Le reste ne détonne pas, la jeune narratrice allant au plus direct, ne s'embarrassant pas de détours lorsqu'elle peut aller en ligne droite. J'ai beaucoup aimé ce texte fort et puissant qui raconte des faits violents -la guerre fait rarement dans la douceur- comme il pourrait le faire de notre quotidien. Cet extrait qui suit peut déranger, surprendre et faire rire ou sourire, et pourtant le pire y est écrit : "Je passai ensuite à la petite épicerie voisine, où je m'aperçus que les rayonnages étaient presque vides. Je pris un pack de quatre litres d'eau, un paquet de biscottes, une barquette de fromage à tartiner, et je m'approchai de l'épicier pour payer quand mon regard fut attiré par le petit téléviseur qui diffusait devant lui les dernières images des bombardements, et où apparut brièvement juste à ce moment-là le corps mutilé d'une enfant ; je me retournai, ouvris le frigo derrière moi, et attrapai une autre barquette de fromage à tartiner." (p.11/12)
──────────
> **Consignes**:
• a. Pour chaque affirmation, dis si l'extrait est d'accord (oui ou non) et cite les mots exacts qui le montrent : (i) La narratrice prend un pack de quatre litres d'eau. (ii) À l'épicerie, les rayonnages sont bien remplis. (iii) Le téléviseur se trouve derrière l'épicier.
• b. Prolonge l'extrait sur ce roman de guerre en reprenant juste après sa dernière phrase.

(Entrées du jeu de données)
──────────
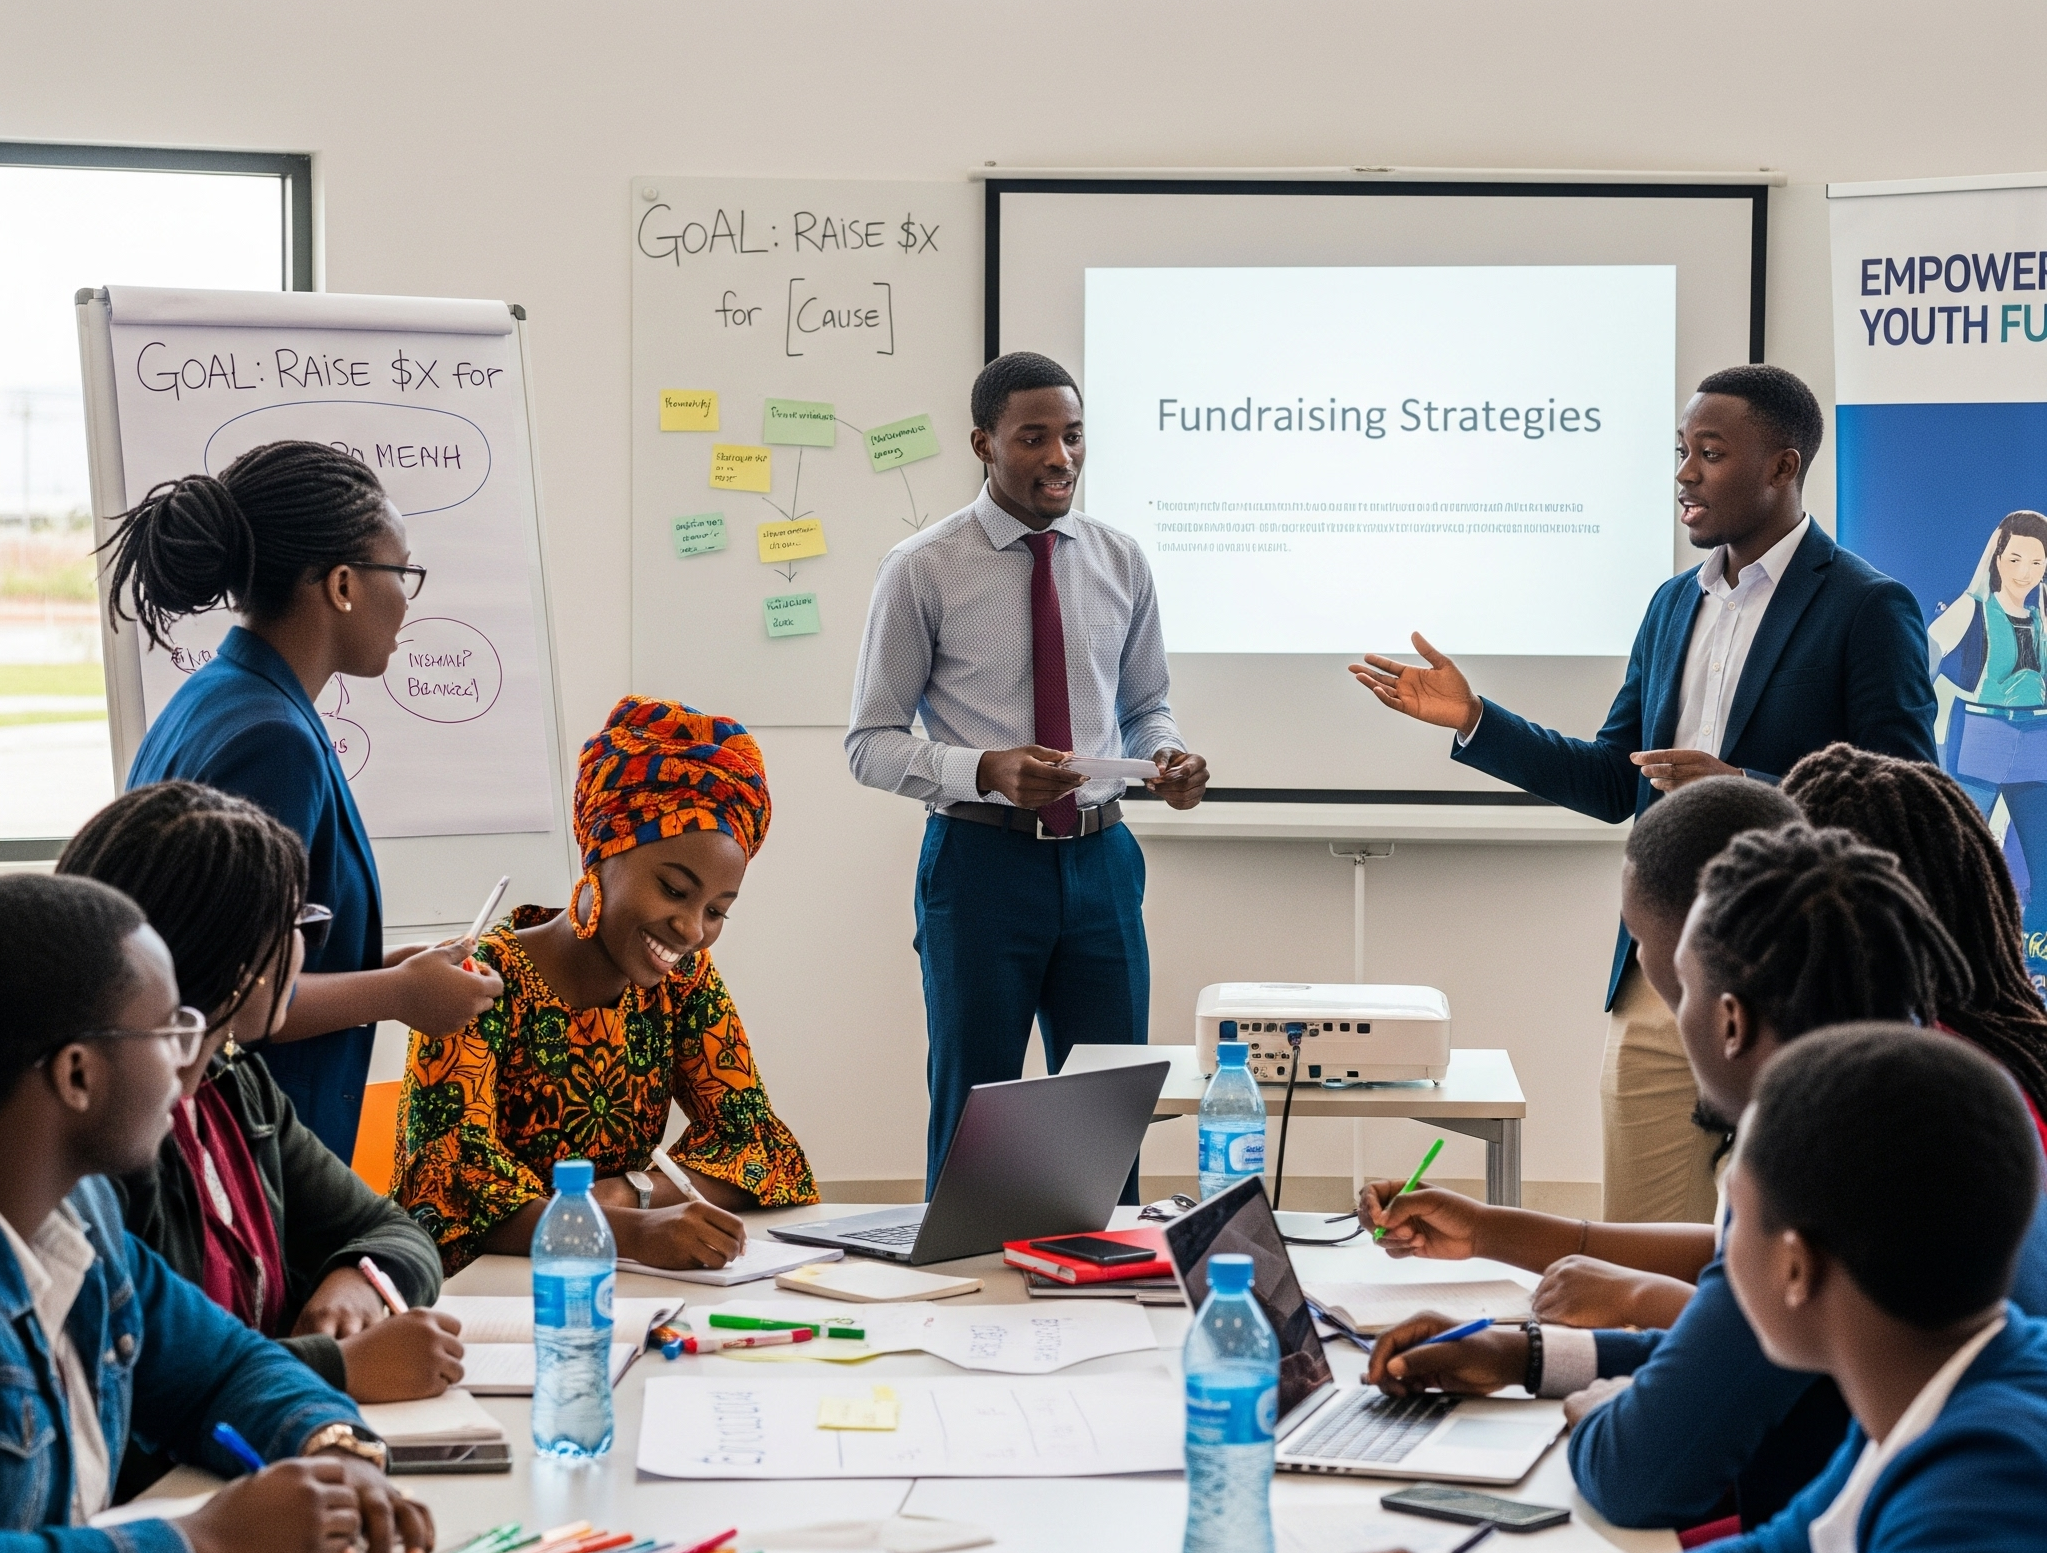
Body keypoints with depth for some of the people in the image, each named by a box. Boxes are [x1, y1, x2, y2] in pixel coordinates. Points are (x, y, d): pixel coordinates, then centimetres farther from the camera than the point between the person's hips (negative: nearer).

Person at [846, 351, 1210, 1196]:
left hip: (1100, 862, 4)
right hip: (982, 862, -3)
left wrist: (1171, 756, -8)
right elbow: (871, 743, -5)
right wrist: (986, 770, -22)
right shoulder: (923, 570, -5)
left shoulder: (1119, 562, 7)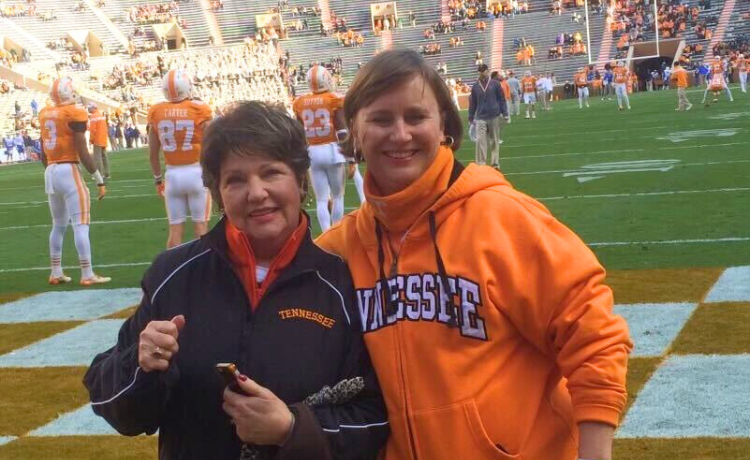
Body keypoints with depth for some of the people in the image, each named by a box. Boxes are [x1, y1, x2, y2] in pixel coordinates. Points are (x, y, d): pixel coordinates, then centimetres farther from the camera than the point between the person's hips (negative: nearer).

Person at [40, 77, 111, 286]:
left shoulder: (45, 114, 11)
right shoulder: (75, 113, -10)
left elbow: (43, 153, 16)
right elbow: (83, 153, -13)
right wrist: (100, 180, -8)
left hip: (50, 172, 7)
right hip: (68, 171, -7)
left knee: (58, 225, 17)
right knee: (81, 225, -4)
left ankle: (56, 273, 21)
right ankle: (87, 275, -4)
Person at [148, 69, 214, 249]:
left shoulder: (156, 113, 0)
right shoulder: (199, 109, -8)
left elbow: (153, 153, 6)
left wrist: (158, 178, 18)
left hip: (173, 174, 2)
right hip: (197, 173, -2)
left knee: (175, 229, 7)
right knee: (200, 226, 6)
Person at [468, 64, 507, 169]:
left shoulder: (495, 84, 0)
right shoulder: (475, 86, 5)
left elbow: (502, 99, 2)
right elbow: (472, 103, 9)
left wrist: (505, 113, -2)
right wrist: (471, 117, 10)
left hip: (494, 117, 0)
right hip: (481, 118, 0)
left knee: (494, 141, 7)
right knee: (480, 141, -10)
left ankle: (495, 163, 16)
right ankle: (481, 164, -8)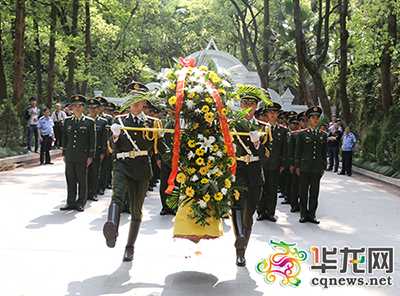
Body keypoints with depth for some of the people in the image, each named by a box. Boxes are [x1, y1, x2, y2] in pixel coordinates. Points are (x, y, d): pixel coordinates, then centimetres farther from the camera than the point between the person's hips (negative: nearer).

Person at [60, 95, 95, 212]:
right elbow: (64, 139, 16)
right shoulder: (67, 121, 10)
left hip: (82, 156, -3)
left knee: (82, 180, 3)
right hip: (70, 156, 3)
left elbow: (92, 141, 0)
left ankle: (81, 203, 13)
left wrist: (90, 156, -4)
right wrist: (64, 154, 12)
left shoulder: (89, 122, -1)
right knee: (70, 179, 6)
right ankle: (71, 202, 14)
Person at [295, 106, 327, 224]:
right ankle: (303, 215, 12)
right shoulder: (302, 134, 2)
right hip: (305, 167, -2)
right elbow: (297, 151, 4)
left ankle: (311, 215, 13)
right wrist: (297, 166, 0)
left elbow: (324, 152, 14)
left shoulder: (323, 135, 10)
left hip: (317, 168, 2)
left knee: (314, 192, 5)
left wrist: (323, 168, 11)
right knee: (304, 192, 3)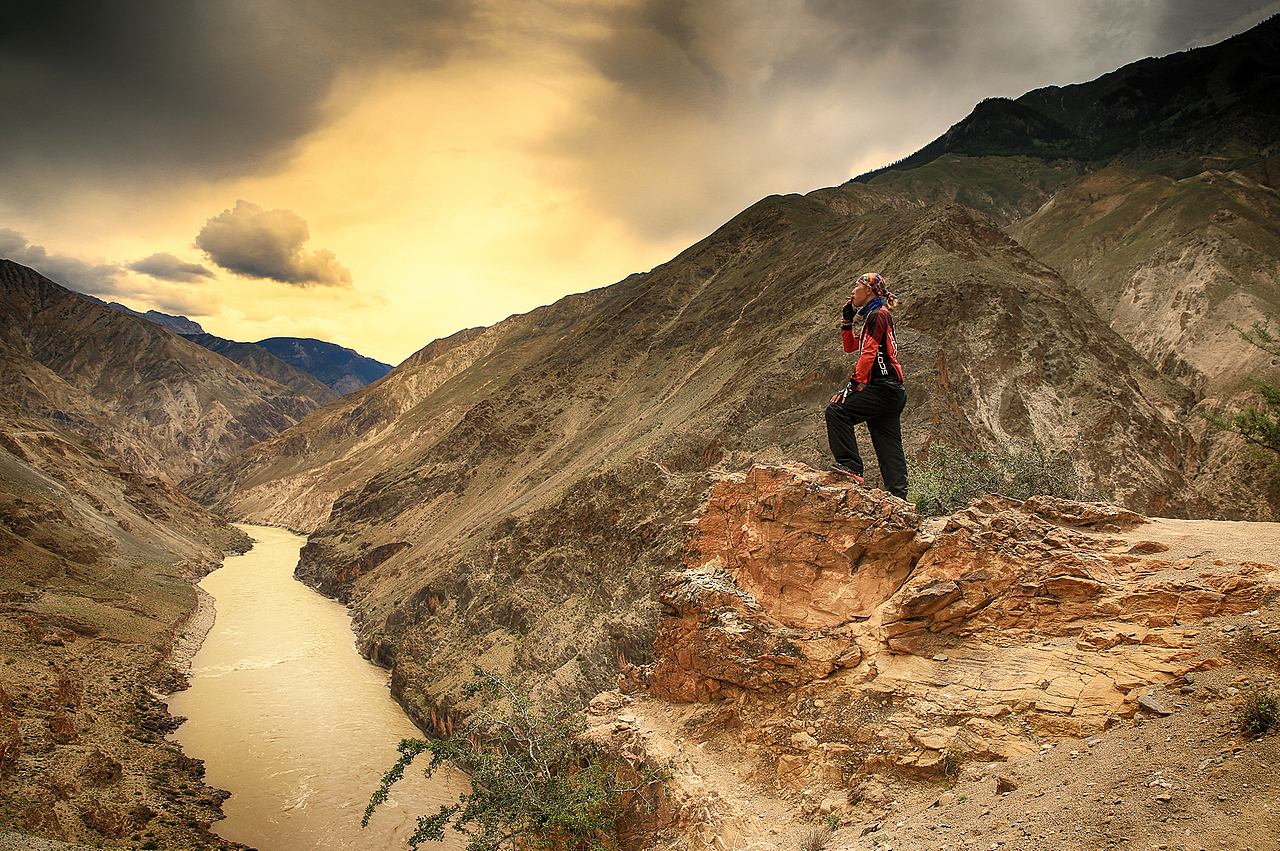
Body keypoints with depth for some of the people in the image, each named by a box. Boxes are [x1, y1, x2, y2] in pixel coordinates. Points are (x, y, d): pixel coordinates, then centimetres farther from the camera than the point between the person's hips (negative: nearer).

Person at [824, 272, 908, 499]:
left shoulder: (878, 315, -6)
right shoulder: (874, 317, 24)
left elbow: (869, 352, -16)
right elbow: (850, 346, 32)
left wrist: (855, 384, -19)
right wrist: (847, 320, 22)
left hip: (884, 388, -10)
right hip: (893, 394, 10)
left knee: (837, 410, -18)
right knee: (889, 447, 6)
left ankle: (850, 466, -20)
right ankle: (898, 497, 5)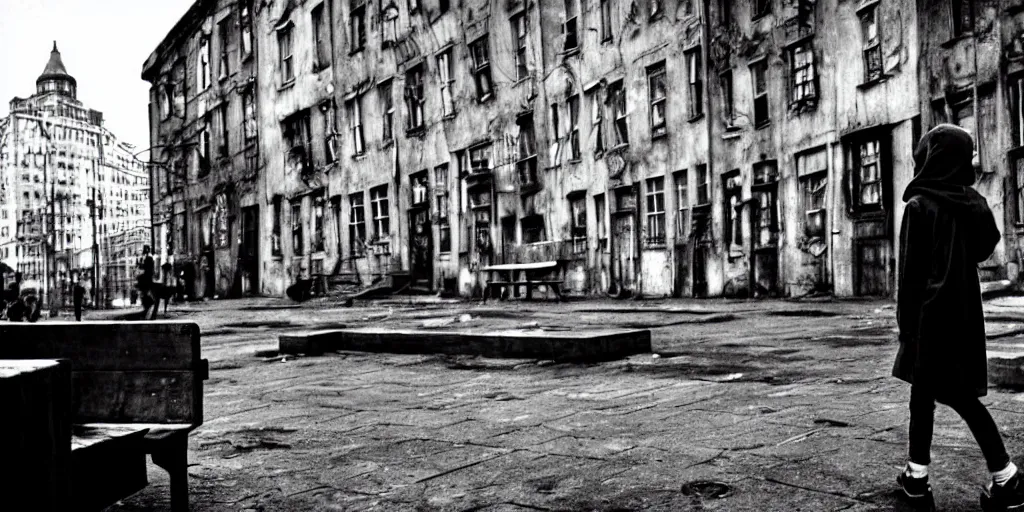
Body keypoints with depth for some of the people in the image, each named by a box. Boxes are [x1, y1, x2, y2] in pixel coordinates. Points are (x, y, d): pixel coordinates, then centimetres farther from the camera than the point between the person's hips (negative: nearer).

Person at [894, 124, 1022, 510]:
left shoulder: (919, 206, -12)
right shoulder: (975, 203, 5)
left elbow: (910, 271, -12)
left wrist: (906, 324, -8)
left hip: (931, 312, -7)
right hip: (964, 311, 7)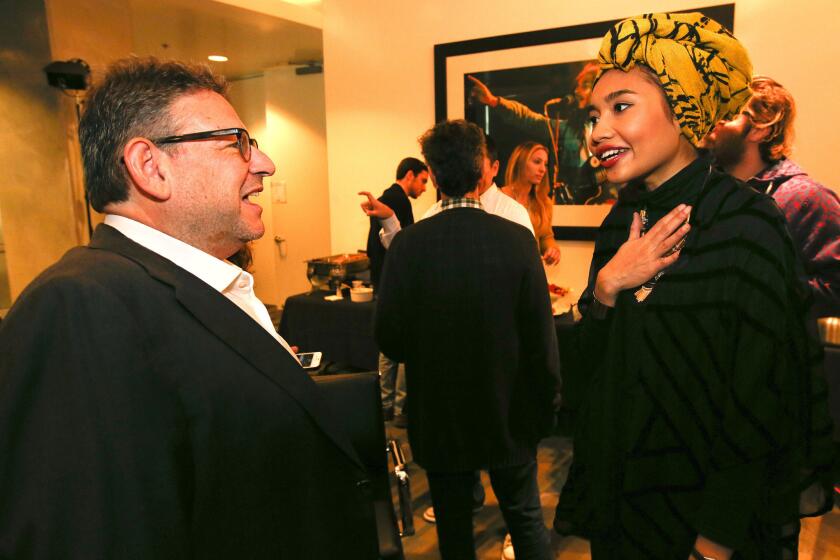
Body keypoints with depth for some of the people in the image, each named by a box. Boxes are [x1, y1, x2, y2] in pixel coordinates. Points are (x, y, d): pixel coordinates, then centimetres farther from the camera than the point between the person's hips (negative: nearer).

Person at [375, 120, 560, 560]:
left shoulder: (408, 243, -15)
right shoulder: (517, 239, -14)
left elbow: (389, 337, -12)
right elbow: (541, 338, -12)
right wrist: (544, 407, 3)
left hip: (439, 418, 0)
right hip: (510, 415, 1)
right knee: (527, 521, 21)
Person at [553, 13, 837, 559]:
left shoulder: (745, 224, -20)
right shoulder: (623, 221, -1)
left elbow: (760, 407, -19)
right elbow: (591, 371, 0)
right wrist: (605, 288, -17)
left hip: (700, 508, -5)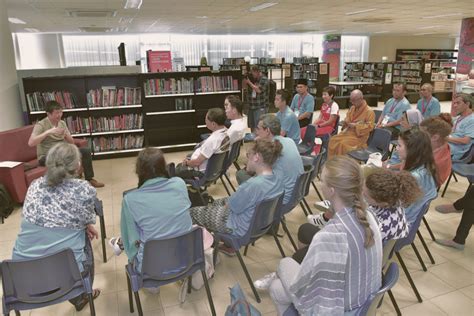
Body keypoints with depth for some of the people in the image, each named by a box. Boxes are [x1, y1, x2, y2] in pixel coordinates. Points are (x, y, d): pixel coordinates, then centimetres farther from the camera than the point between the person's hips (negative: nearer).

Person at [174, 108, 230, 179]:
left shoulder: (212, 140, -36)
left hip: (201, 172, -9)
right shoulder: (226, 132, -9)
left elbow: (197, 162, -27)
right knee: (179, 166, 26)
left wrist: (187, 162, -6)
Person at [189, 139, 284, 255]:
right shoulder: (277, 179, -8)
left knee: (192, 212, 8)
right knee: (217, 202, 31)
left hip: (240, 229, -8)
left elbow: (230, 207, -21)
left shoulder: (254, 184, -34)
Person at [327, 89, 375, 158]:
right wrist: (346, 123, -1)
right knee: (333, 140, -16)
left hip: (359, 136, -7)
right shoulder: (352, 108, 13)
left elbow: (369, 126, -15)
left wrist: (355, 125, -19)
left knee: (343, 144, -31)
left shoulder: (369, 111, -9)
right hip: (348, 132, 7)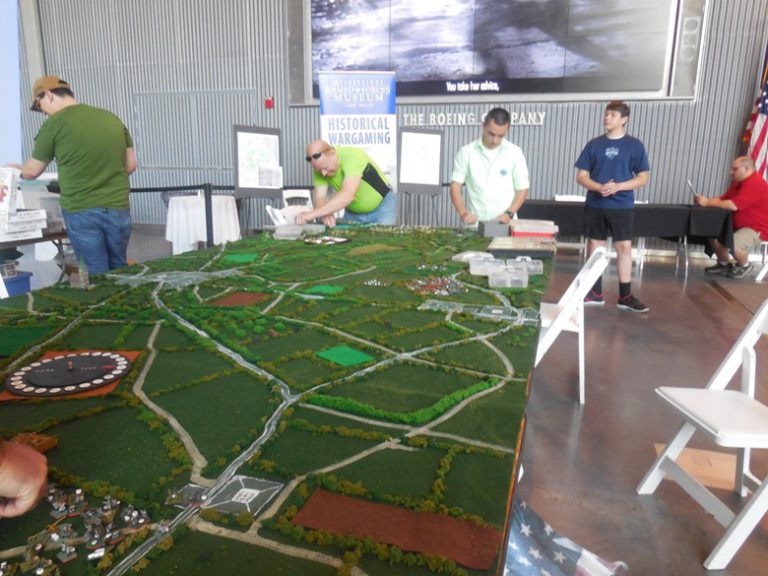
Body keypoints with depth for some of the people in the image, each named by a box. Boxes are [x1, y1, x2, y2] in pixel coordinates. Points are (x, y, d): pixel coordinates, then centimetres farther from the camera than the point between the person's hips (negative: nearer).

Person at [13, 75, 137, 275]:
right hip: (118, 208, 4)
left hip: (81, 211, -4)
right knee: (119, 271, 16)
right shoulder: (112, 118, 7)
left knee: (95, 274, 6)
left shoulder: (54, 124, -3)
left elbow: (31, 172, 8)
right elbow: (130, 164, 12)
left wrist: (13, 171, 29)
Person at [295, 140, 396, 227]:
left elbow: (348, 195, -46)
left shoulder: (352, 156, -34)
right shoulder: (320, 164, -15)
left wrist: (313, 213, -51)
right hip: (353, 212, 5)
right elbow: (320, 198, -17)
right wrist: (325, 214, -40)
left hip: (382, 208, -5)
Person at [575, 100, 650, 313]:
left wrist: (617, 187, -17)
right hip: (595, 205, 2)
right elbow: (581, 176, 2)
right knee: (594, 246, 6)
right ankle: (595, 293, 17)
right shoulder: (594, 144, 4)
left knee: (624, 247, 0)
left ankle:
──────────
> **Réponses**:
• a.
(i) Oui : « Je pris un pack de quatre litres d'eau ».
(ii) Non : « les rayonnages étaient presque vides ».
(iii) Non : « le petit téléviseur qui diffusait devant lui ».

• b.
En peu de mots, Alexandra Chreiteh parvient à décrire la difficulté de vivre dans un pays en guerre, de vivre dans un pays dans lequel la position et le statut de la femme ne sont pas très enviables, dans lequel il est impossible d'avouer son homosexualité -l'ironie du sort est de fuir en Russie où les homosexuels sont régulièrement agressés. Tout ce qu'elle décrit passe par les dialogues entre ses personnages, leurs attitudes, cette fuite en car étant révélatrice de leur personnalité, de leur for intérieur. L'auteure se moque de ses créatures fictives, la jeune narratrice ne se révélant pas sous son meilleur jour ni son ami Ali ni même les autres passagers du car. Tout passe par le filtre décalé et satirique de l'écrivaine qui semble ne rien respecter, et surtout pas la société dans laquelle elle évolue. Une satire sociale décalée et impitoyable. J'adore.

Très bien fait, ce court roman se lit vite quasiment sans faire de pause. C'est le deuxième à paraître dans la nouvelle maison d'édition Perspective Cavalière qui propose un livre très soigné et une couverture magnifique, très Tintinesque.

PS : je ne le fais pas souvent, mais cette maison d'édition qui débute n'est pas encore distribuée partout, donc si ce livre vous intéresse, ce qui est une bonne idée, voici le lien pour vous le procurer : Prespective cavalière.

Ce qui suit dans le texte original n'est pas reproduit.